El 22 de diciembre los catalanes se despertaron de una pesadilla. Un millón de vecinos (no se puede decir compatriotas y la palabra conciudadanos está definitivamente viciada por la apropiación partidista) dijeron claro y fuerte que eran españoles, y que estaban dispuestos a serlo a remolque de la violencia, las mentiras, la censura y la persecución de quienes reclaman el derecho a decidir democráticamente su futuro político. El 1 de octubre fue la prueba de que España no puede controlar Cataluña si no es con violencia. Esta violencia, unos la reprueban y otros lo esgrimen sin complejos. Al fin la fiscalía lo afina, culpabilizando a la víctima por el hecho de padecerla, como si la violencia emanara de un circuito cerrado.

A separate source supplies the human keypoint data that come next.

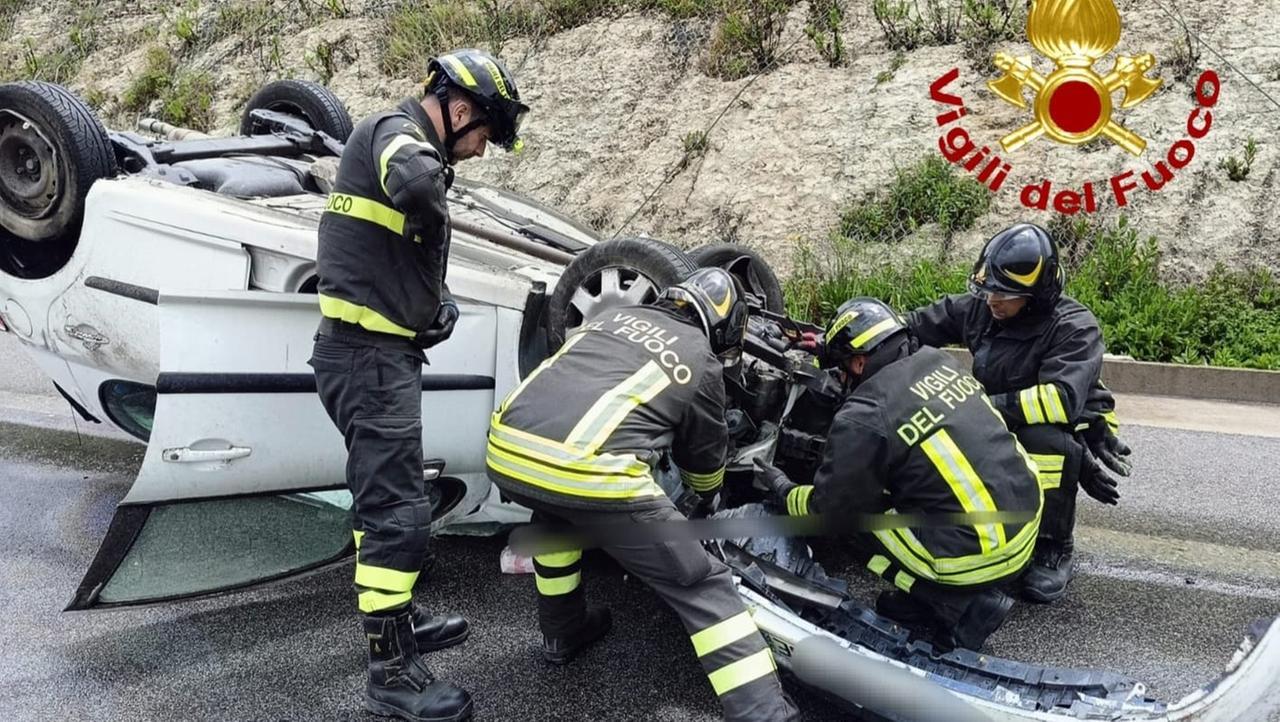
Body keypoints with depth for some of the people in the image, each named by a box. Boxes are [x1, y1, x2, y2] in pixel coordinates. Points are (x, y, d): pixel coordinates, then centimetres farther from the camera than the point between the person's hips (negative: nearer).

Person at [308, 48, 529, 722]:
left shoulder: (411, 145, 18)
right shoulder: (396, 131, -11)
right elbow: (414, 184, -37)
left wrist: (441, 301, 5)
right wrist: (429, 204, -15)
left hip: (377, 354, 11)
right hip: (369, 355, -11)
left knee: (380, 495, 21)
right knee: (399, 512, -6)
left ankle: (399, 619, 37)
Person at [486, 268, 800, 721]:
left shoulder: (616, 316, 29)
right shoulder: (701, 361, 18)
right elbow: (705, 460, 31)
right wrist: (708, 501, 54)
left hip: (506, 451, 6)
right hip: (588, 470, -5)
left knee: (556, 510, 40)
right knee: (701, 586, 7)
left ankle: (561, 633, 46)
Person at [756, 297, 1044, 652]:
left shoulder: (863, 418, -15)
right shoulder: (939, 361, 5)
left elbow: (829, 508, -5)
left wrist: (783, 492, 16)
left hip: (977, 557, -8)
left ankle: (962, 610, 5)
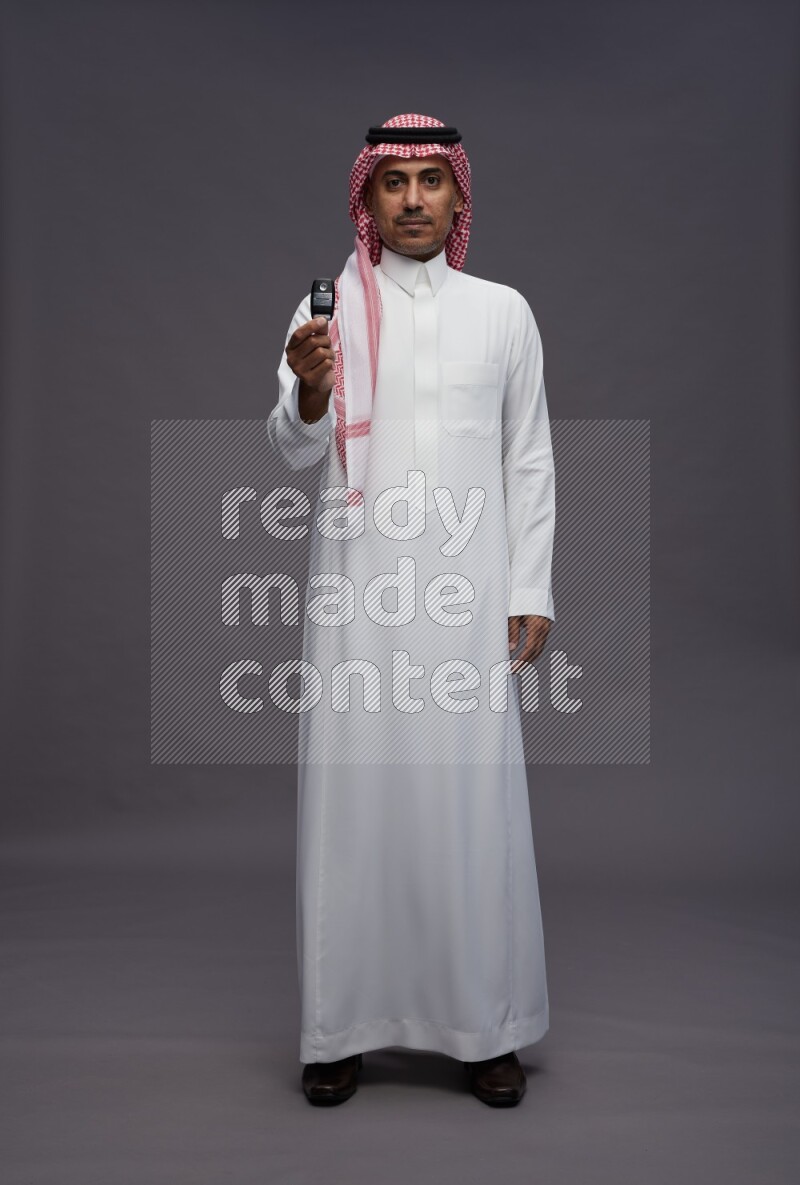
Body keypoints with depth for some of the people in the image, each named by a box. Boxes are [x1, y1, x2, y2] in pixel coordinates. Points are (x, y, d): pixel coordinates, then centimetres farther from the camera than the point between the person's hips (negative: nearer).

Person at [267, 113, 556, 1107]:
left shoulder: (503, 311, 11)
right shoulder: (326, 311, 9)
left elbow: (530, 461, 10)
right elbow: (292, 453, 2)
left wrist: (531, 593, 4)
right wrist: (310, 390, -19)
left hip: (469, 595, 0)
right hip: (356, 590, 0)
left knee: (473, 802, 1)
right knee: (351, 798, 2)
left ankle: (486, 1026, 15)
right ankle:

El 1 de octubre cristalizó dos identidades a ambos lados de las urnas, y las del 21 de diciembre terminaron de definirlas nítidamente. La división efectiva, independientemente de la distribución partidista del voto, hoy está entre quienes emprendieron un viaje pacífico hacia la dignidad y los que se alinean con la brutalidad policial y la revancha judicial posterior. Existe la identidad de los que reclaman la libertad de los presos políticos y la de quienes niegan la existencia de presos políticos, los mismos que llaman a desinfectar las instituciones y los medios de comunicación, quienes aprueban la arbitrariedad jurídica y amenazan con repetir el estado de excepción, quienes proponen indultos antes de que haya condenas y quienes ponen el grito en el cielo ante la ‘debilidad’ de indultar, ¿pues de qué sirve un chivo expiatorio indultado? Estas son las identidades operativas a principios de 2018, las únicas políticamente significativas en el sistema binario que dinamiza la estructura simbólica del Estado español

No nos engañemos: la violencia forma parte de la esencia del Estado. Y Cataluña no se puede enfrentar a ella con una propia, precisamente porque no es un Estado. Pero la violencia acaba agotándose cuando no tiene otro motor que ella misma. Cuando llega a su máximo grado, hace implosión, desmoralizando a sus partidarios. Porque no es posible respetar la violencia por sí misma, ni respetarse quien la practica al margen de toda justificación moral. Este es el secreto de la resistencia pacífica: conservar las cotas más altas de la moralidad. Pero la resistencia no violenta sólo es eficaz cuando la víctima la convierte en estrategia, cuando de su sufrimiento hace una identidad. Mientras los opresores esconden la violencia tanto como pueden, la estrategia no violenta intenta llevarla al paroxismo. Conviene que se perciba a fin de que se devore a sí misma. Esto es así porque en la mayoría de personas la capacidad de identificarse con el mal es limitada, y llega un momento en que la indiferencia y la equidistancia se convierten en insoportables y uno se separa de ellas con el fin de salvar la autoestima.